■ Exercise details ■
Locate "right elbow: (93, 140)" in the listing. Transcribe the line that contains it and every line that follows, through the last, omitting all pictures.

■ Data provided ■
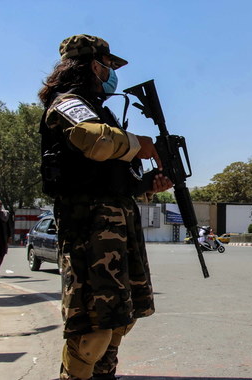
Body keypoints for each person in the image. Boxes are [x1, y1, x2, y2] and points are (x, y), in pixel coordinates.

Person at [38, 34, 172, 380]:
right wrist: (137, 143)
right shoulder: (66, 103)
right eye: (108, 66)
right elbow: (93, 140)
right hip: (87, 230)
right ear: (91, 66)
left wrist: (147, 185)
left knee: (116, 324)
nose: (111, 74)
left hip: (116, 228)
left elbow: (113, 176)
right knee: (91, 333)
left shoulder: (104, 111)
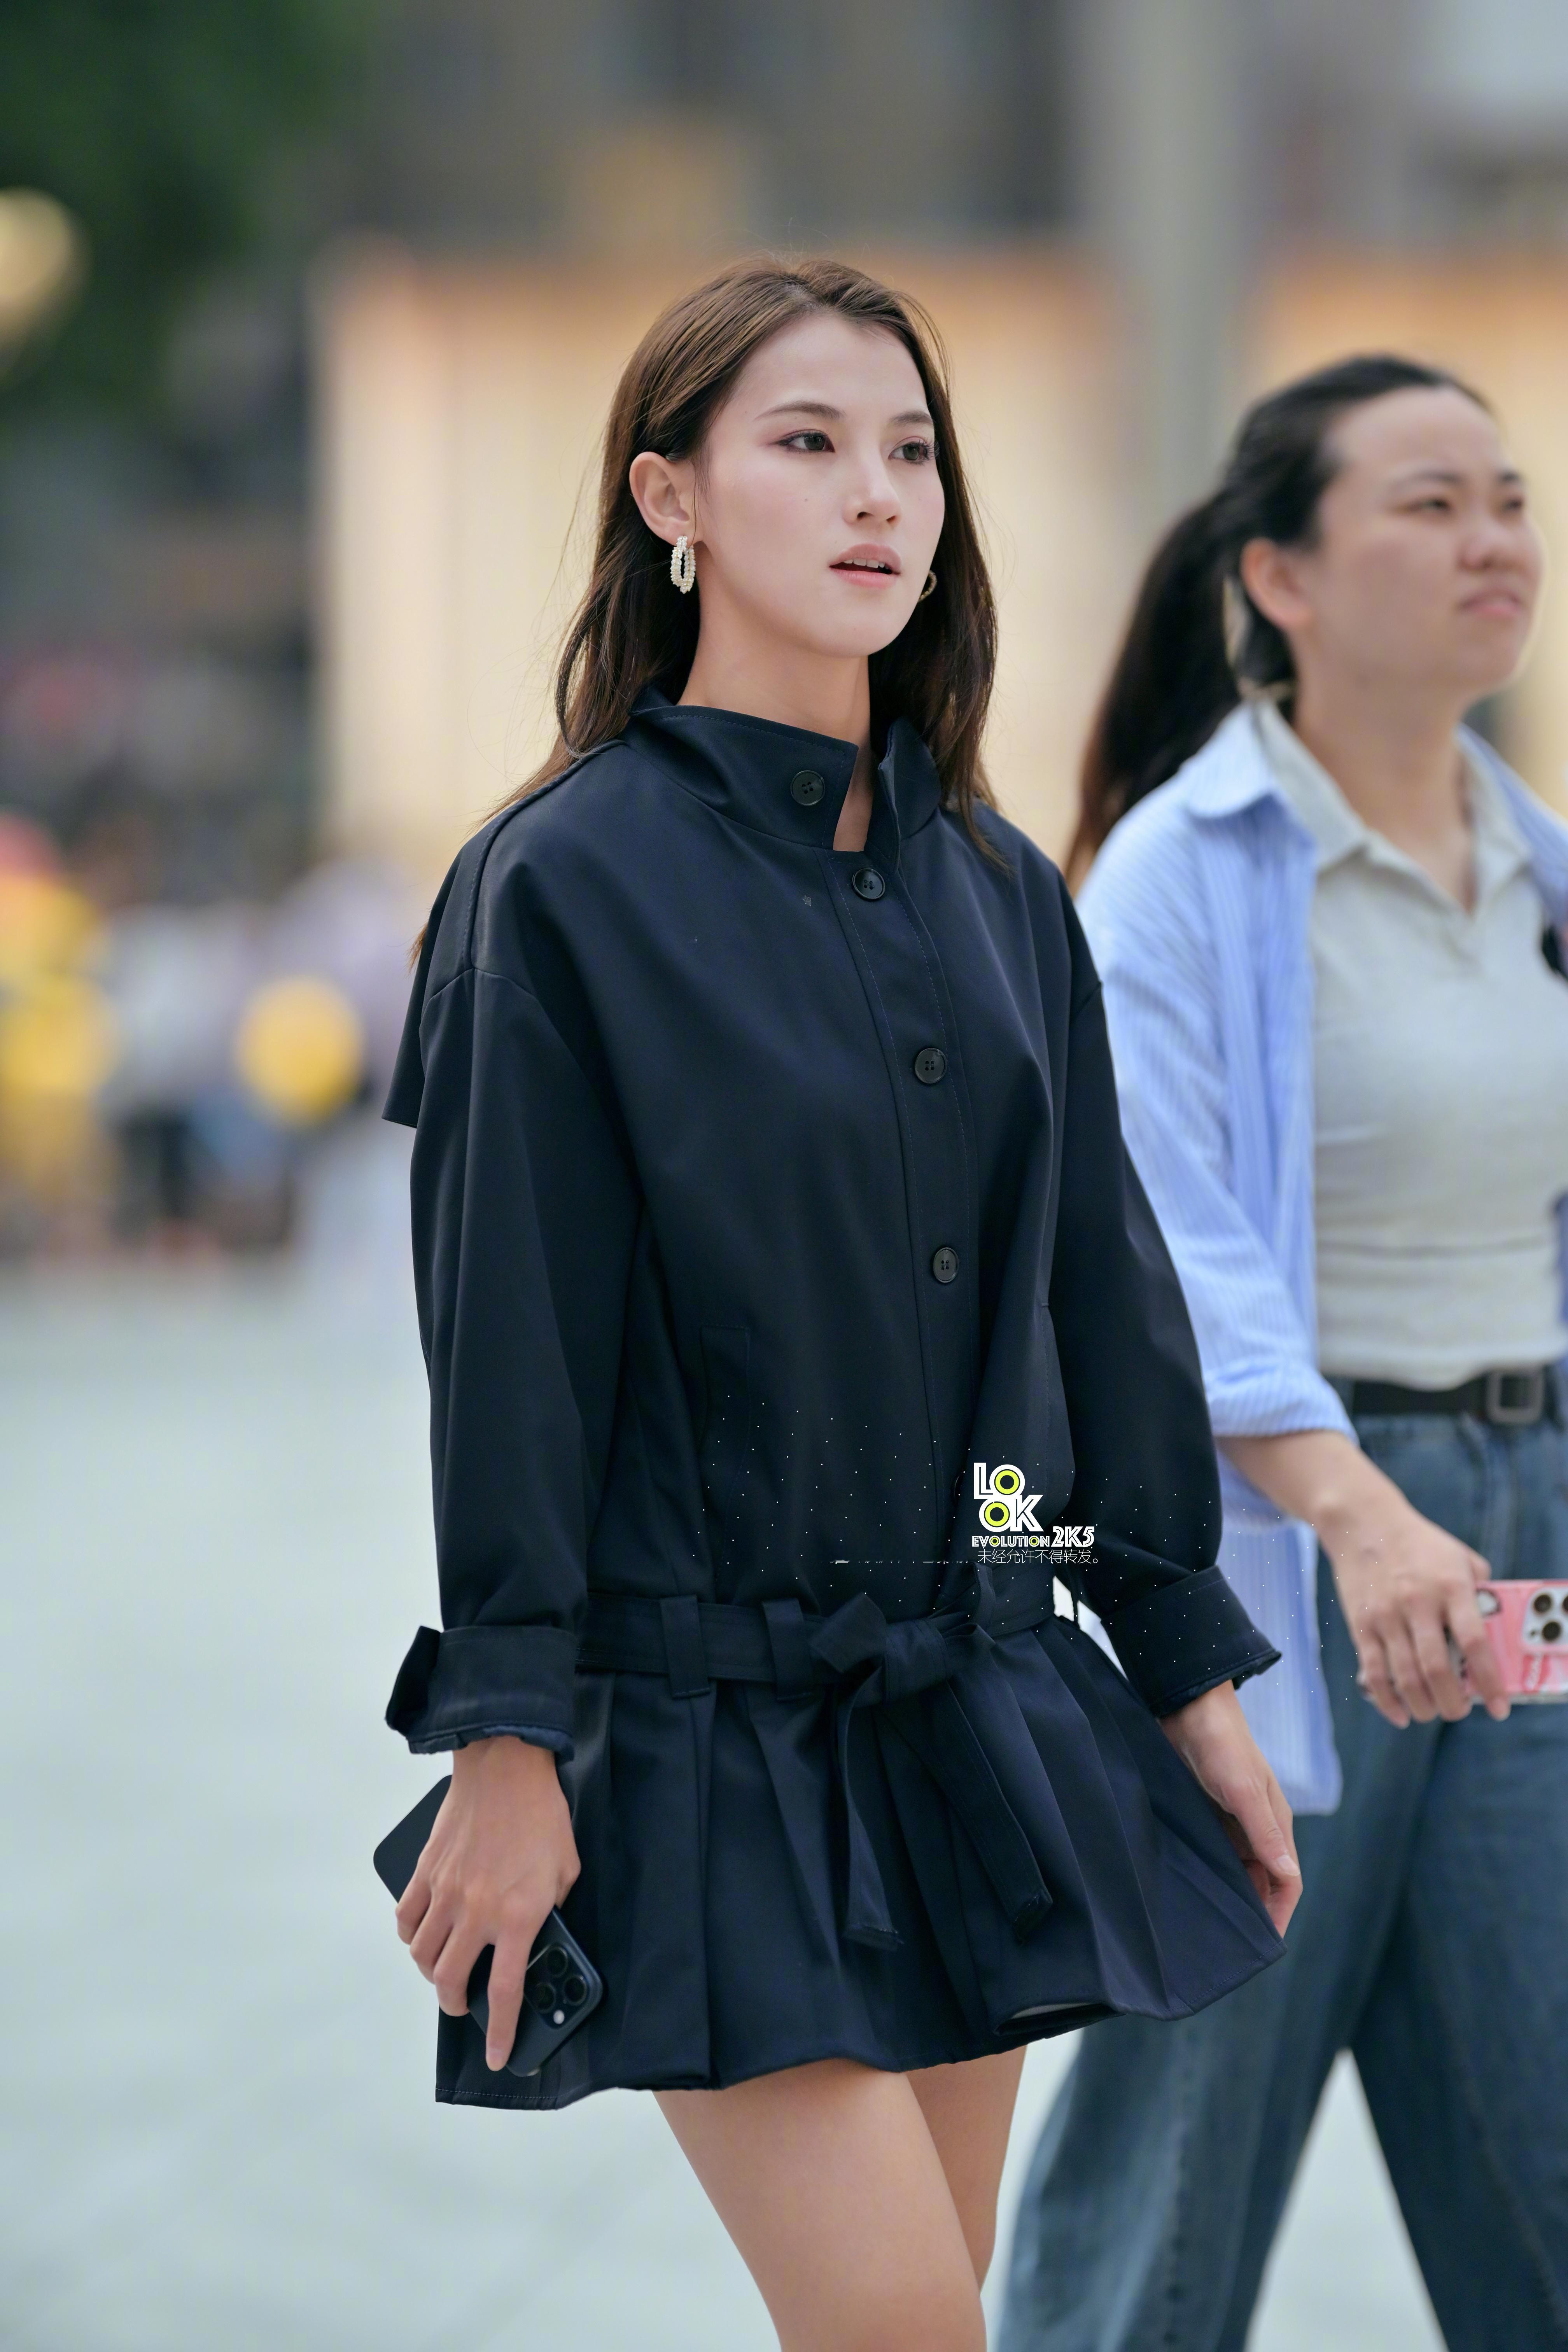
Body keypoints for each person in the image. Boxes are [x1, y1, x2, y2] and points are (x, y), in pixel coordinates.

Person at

■ Solution to this problem ■
right elbow: (93, 140)
right hip: (87, 230)
right ear: (91, 66)
left wrist: (147, 185)
left knee: (116, 324)
nose: (111, 74)
left hip: (116, 228)
left elbow: (113, 176)
right knee: (91, 333)
left shoulder: (104, 111)
Body keypoints for each person in the image. Boxes are [x1, y1, x2, y2] and points are (x, y), in pixel coordinates.

Person at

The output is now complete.